Morgan Ensberg (AP)
Prospect Retrospective: Morgan Ensberg
Morgan Ensberg was drafted by the Houston Astros in the 9th round of the 1998 draft, out of USC. Assigned to Auburn in the New York-Penn League, he hit .230/.379/.367 in 59 games, showing excellent plate discipline, but otherwise not doing much. He was a successful player in college, but scouts weren't particularly wild about him. His athleticism was marginal, he was a senior, and there was doubt about his ability to hit well with wood. He'd rate a Grade C at this point.
Moved up to the Florida State League in 1999, Ensberg hit just .239. But he did knock 15 homers and draw 68 walks, pushing his other numbers to .347 OBP and .412 SLG. He also stole 17 bases despite a lack of great running speed. The only real negative here was a low batting average; he showed progress in other departments. He'd still rate as Grade C, albeit with some intriguing potential.
Ensberg broke out with an excellent season in 2000, hitting .300/.415/.545 with 28 homers and 92 walks for Double-A Round Rock. This would move him up to Grade B, maybe even B+ if you weren't concerned about his age (24). His batting average improved as he continued to refine his plate discipline, and he also showed progress on defense.
Injuries limited Ensberg to just 87 games at Triple-A New Orleans in 2001, but he continued to play well, hitting .310/.399/.592 with 23 homers. He was a bit more aggressive at the plate, reducing his walk rate but increasing his power output. Ensberg split '02 between Houston and New Orleans, playing well in the minors but not so well in the Show. He had a fine 25-homer season in '03, a mediocre campaign in '04, and is having an excellent year in '05.

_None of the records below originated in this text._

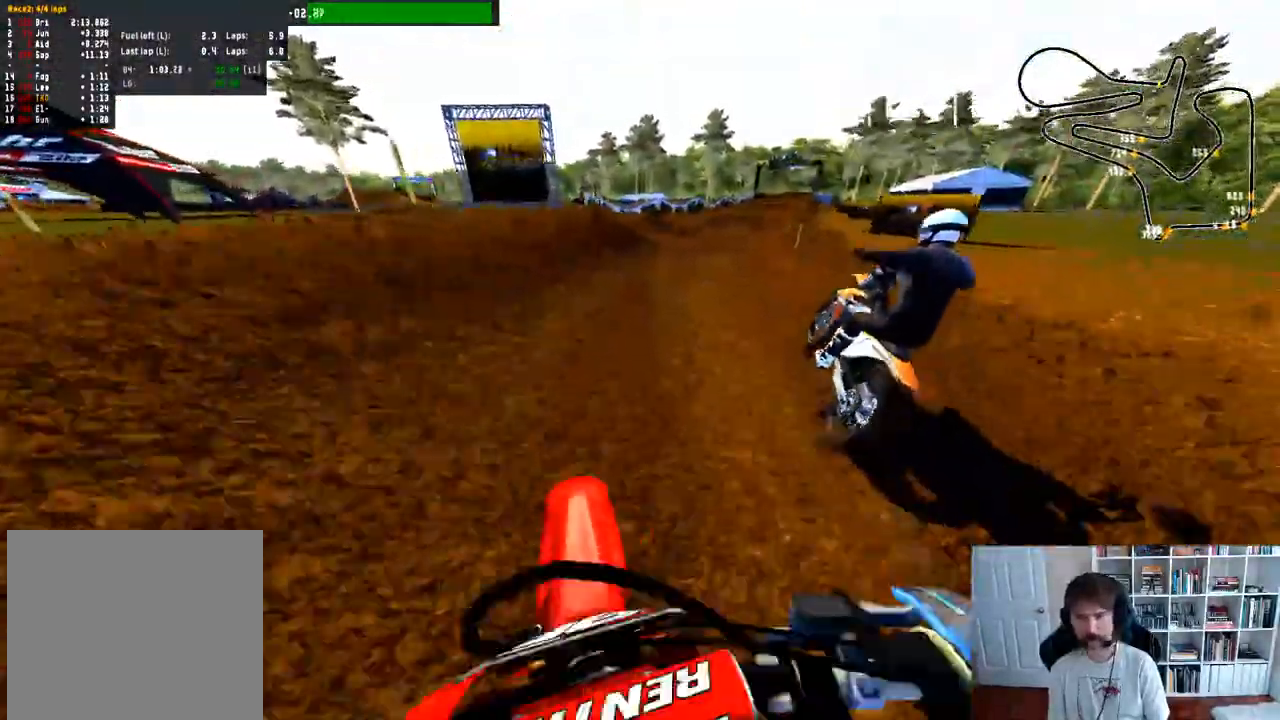
{"buttons": ["R2"], "left_stick": "right", "right_stick": "center", "events": [[17, "left_stick", "center"], [117, "R2", "down"], [183, "left_stick", "right"], [333, "left_stick", "center"], [483, "left_stick", "right"]]}
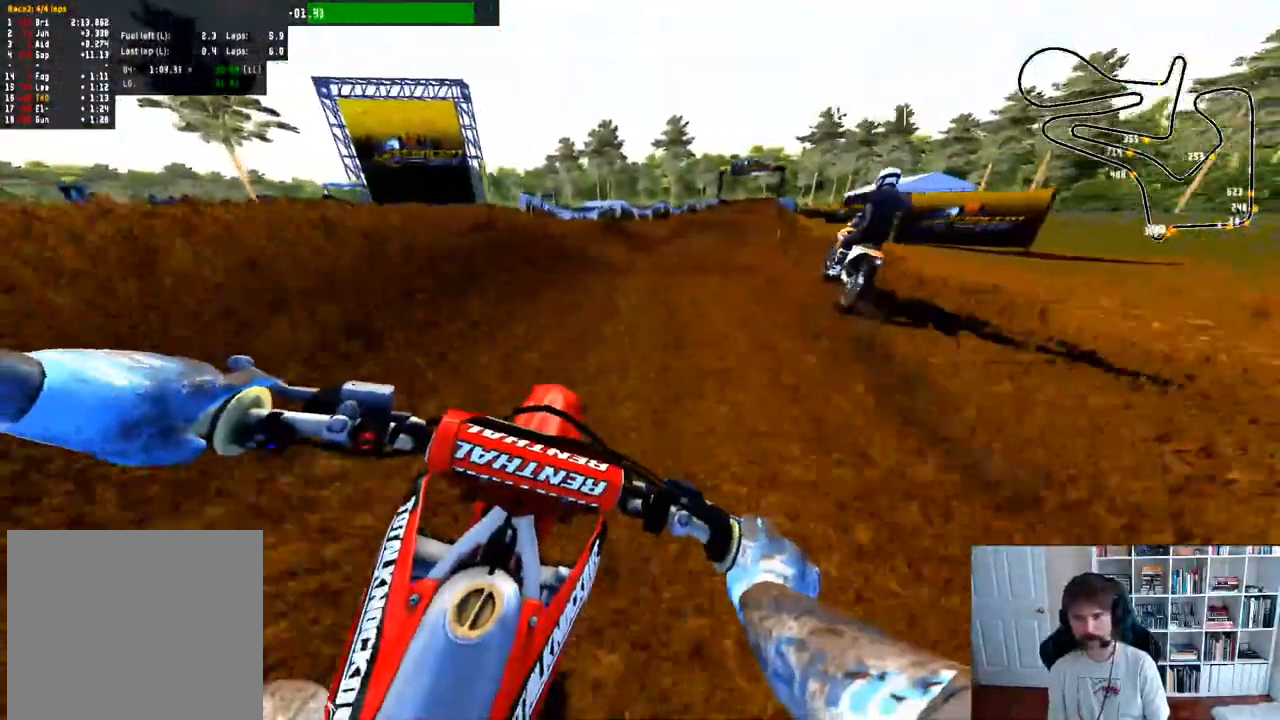
{"buttons": ["R2"], "left_stick": "center", "right_stick": "center", "events": [[167, "left_stick", "center"]]}
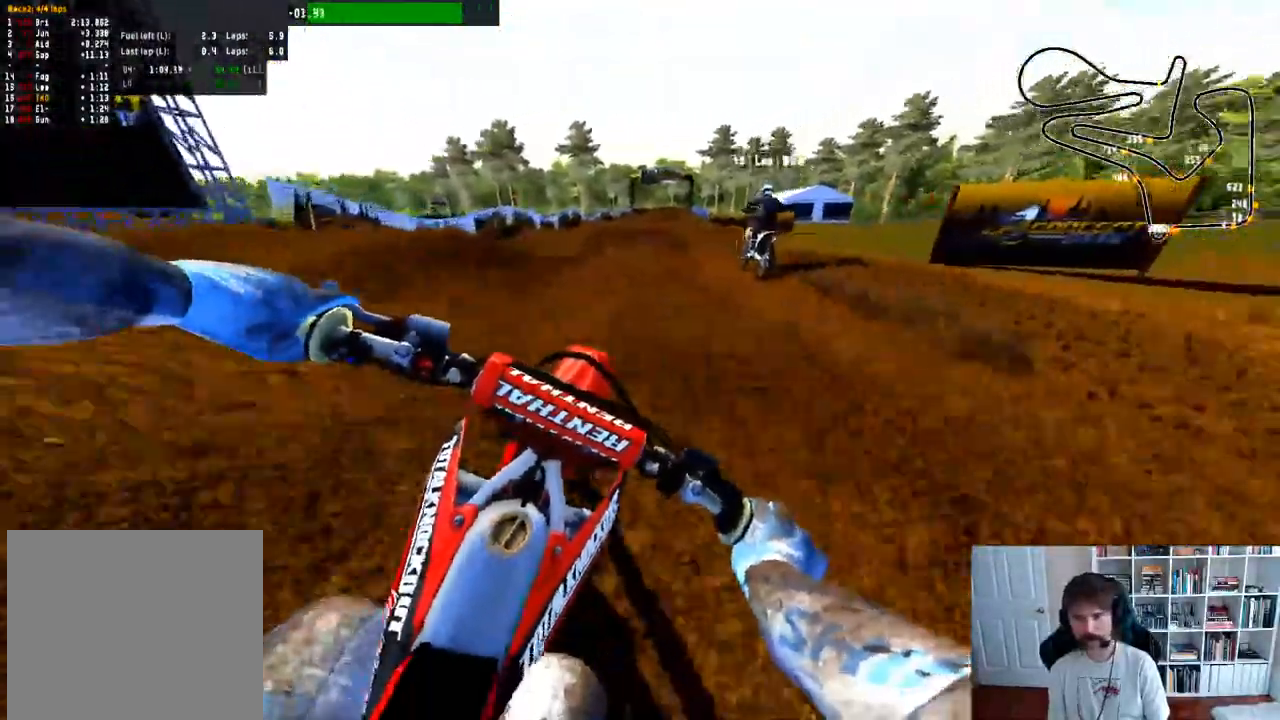
{"buttons": ["R2"], "left_stick": "center", "right_stick": "center", "events": []}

Ensberg's minor league career was marked by high walk rates without horrible strikeout numbers, and improving power production at each level. Negatives were age-relative-to-league, an artifact of being a college senior, and low batting averages in his first year and a half. He was never praised as a particularly toolsy player, but through hard work and refinement he has turned himself into one of the better third basemen in the game. Given his age, he is unlikely to show further dramatic improvement, but he doesn't really need to.
Comparable Players to Morgan Ensberg, No Actives Listed
Active comparables include Corey Koskie.
Ensberg is an excellent player right now. The only question I have is how well he will age once he gets to age 32 or so.